A people walk its streets. In shorts and tee shirts,

we pause to look at images of flame red bricks
behind the crumbled plaster; pots, pans and
Singers; a bicycle marooned upon a wall.
Wordless, I let my camera take it all.

Before us came the men in black, anonymous,
known only as “the nazis” on each plaque.
We take their steps, and leave no names behind,
like them. Their map too was Michelin, they had

their places they must do. Each fresh reprisal
marked a cross upon the way. Their own
journey to a death in France. About the suffering
they caused – I can neither take it in, nor write.

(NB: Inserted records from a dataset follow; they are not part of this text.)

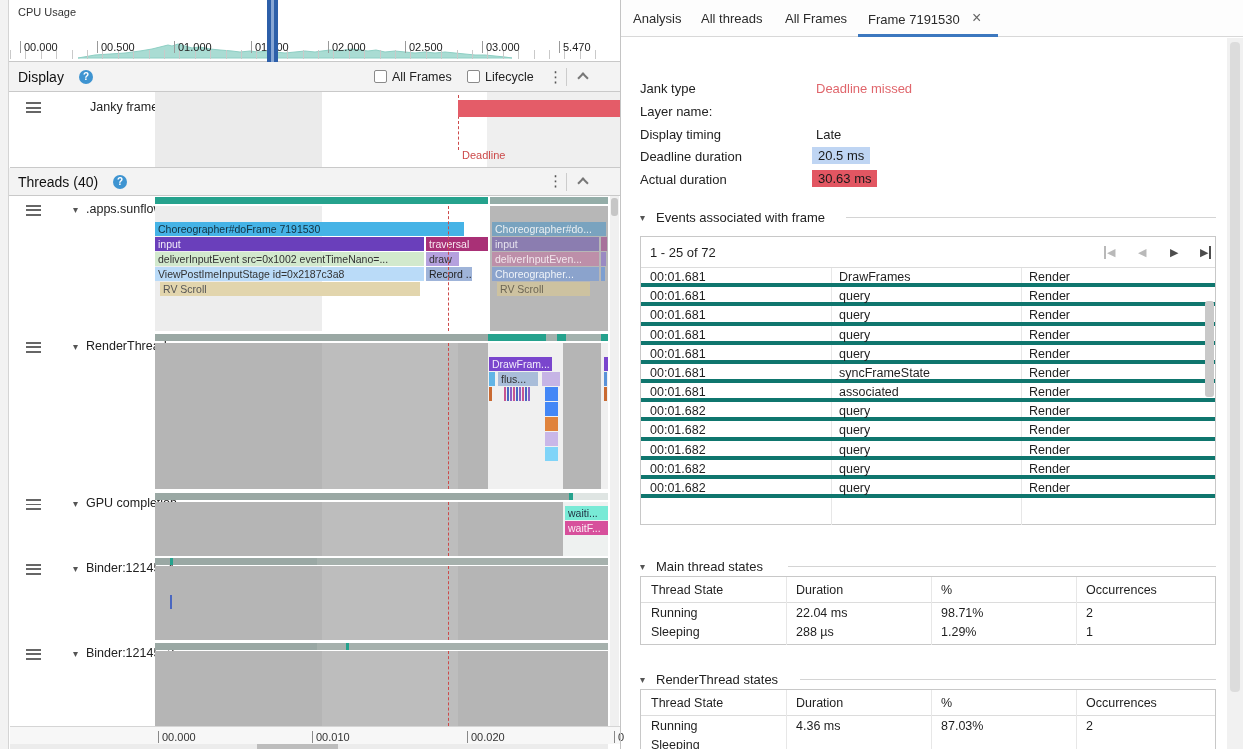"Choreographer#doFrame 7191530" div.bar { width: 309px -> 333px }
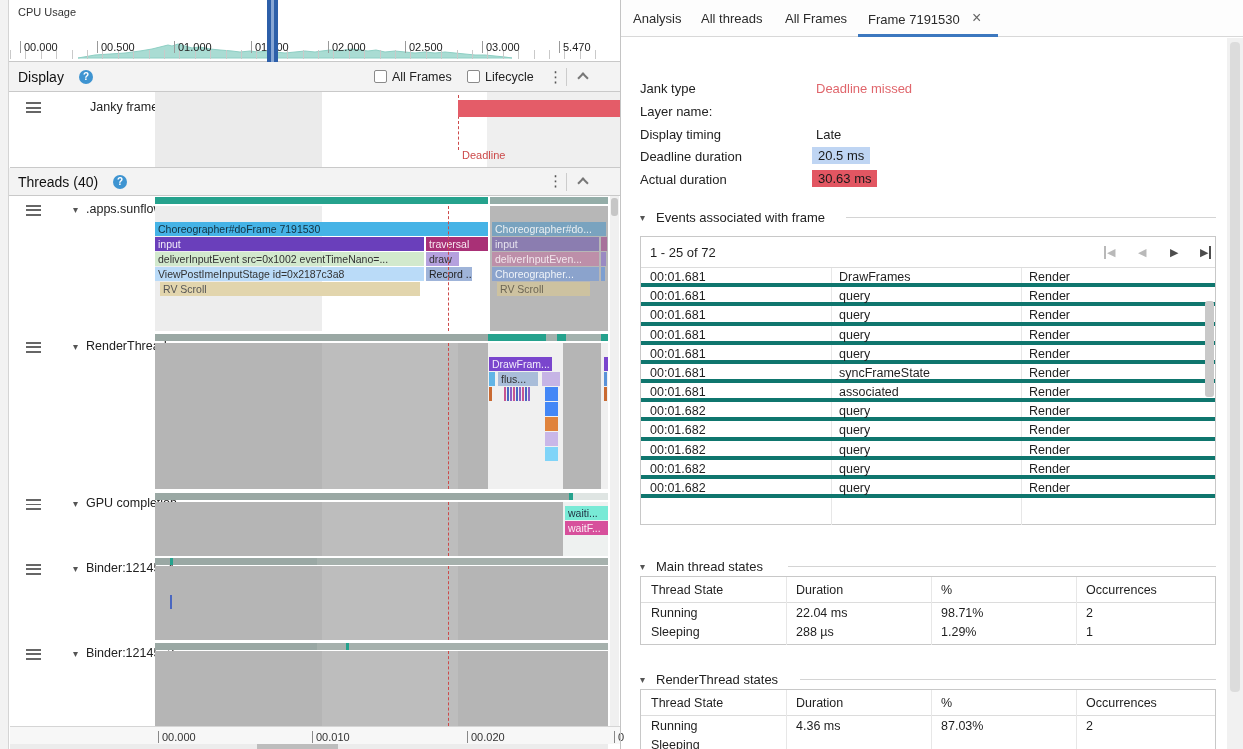"Choreographer..." div.bar { text: Choreographer -> GardenActivity }
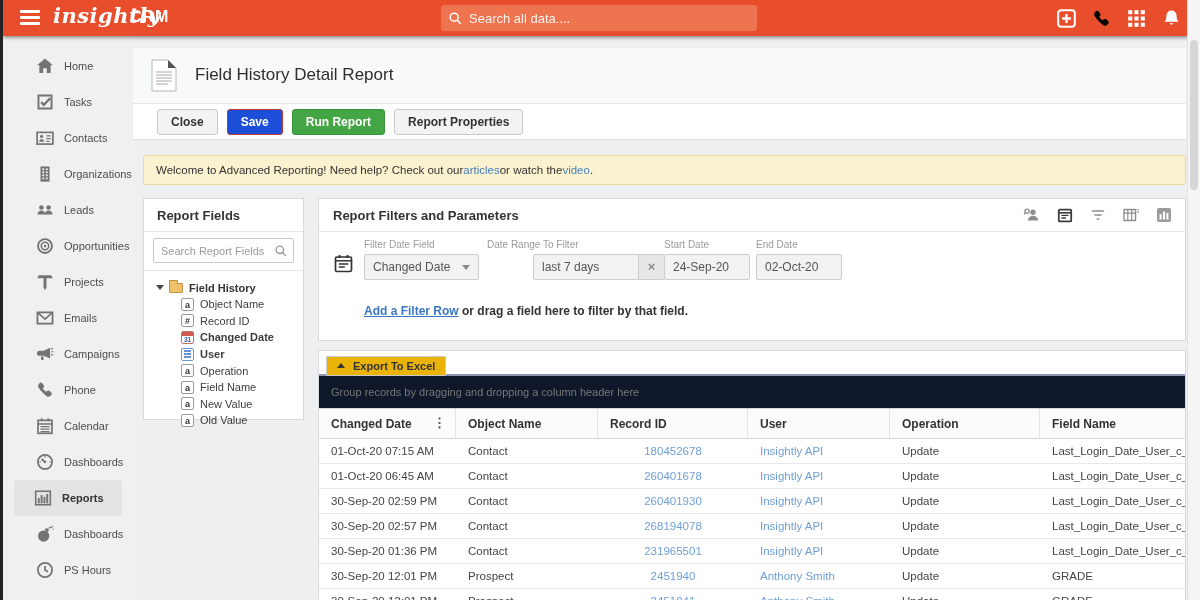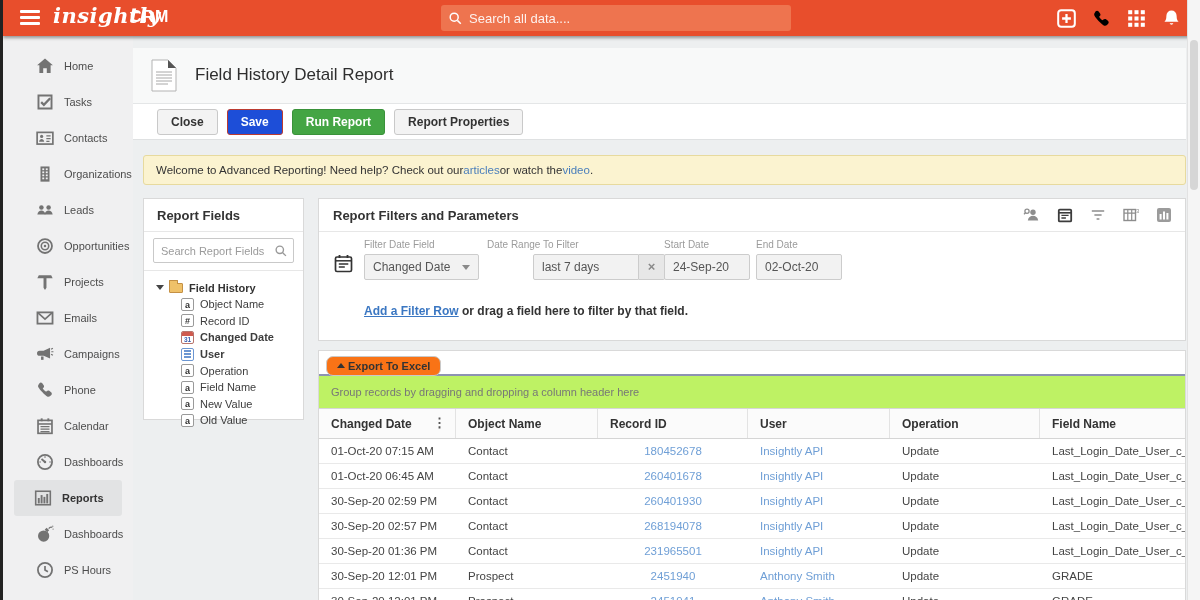"Search all data...." .tb-search { width: 350px -> 316px }
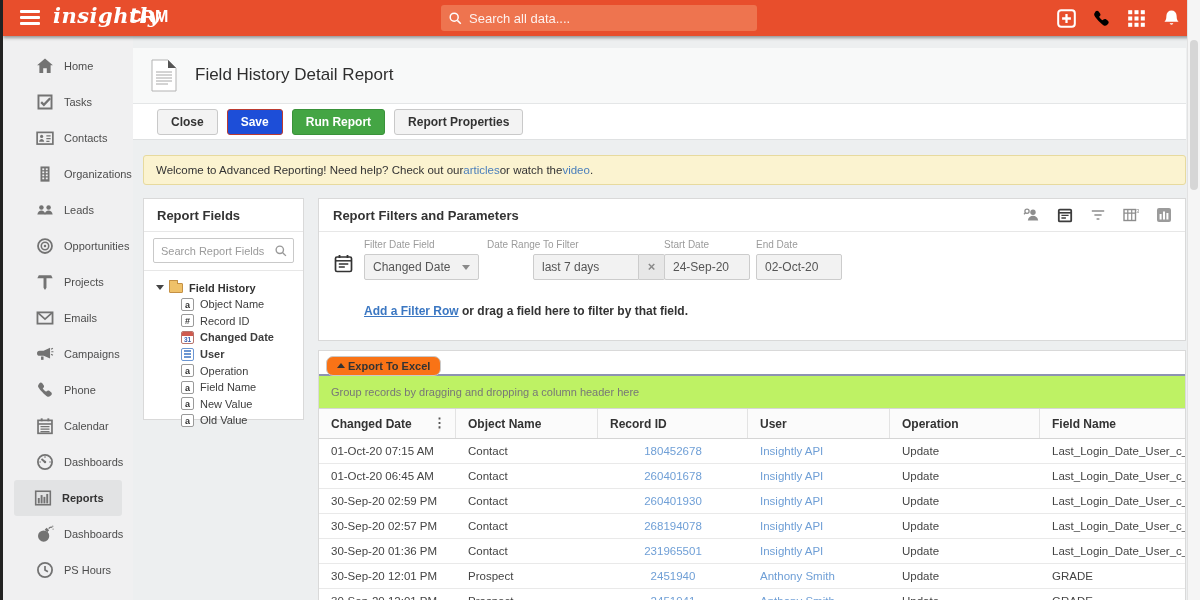"Export To Excel" .export-btn { background: #f97316 -> #eab308; border-radius: 7px -> 1px; gap: 3px -> 8px }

Words light on what those tourists left behind,
and what the French have kept alive – a sense,
the senselessness of mind, of what they did.
It happened here. It happens everywhere the same –

they’re lynching, burning, shooting, raping –
pinning on their grubby uniforms our human shame.
It does not matter in whose name. A chasm
opens up and all our hopes fall in.

Ecology

Another dry summer
The garden hose lies out
all day. Each night I water
flowers whose anonymity, colour,
character and short, short life I respect.

Another dry summer in Africa
Sad children die of cholera,
a name we have exported with the
automatic rifle and the tank.
Their remote lives, unwatered, wither.
Ammunition blooms on the ground at their feet.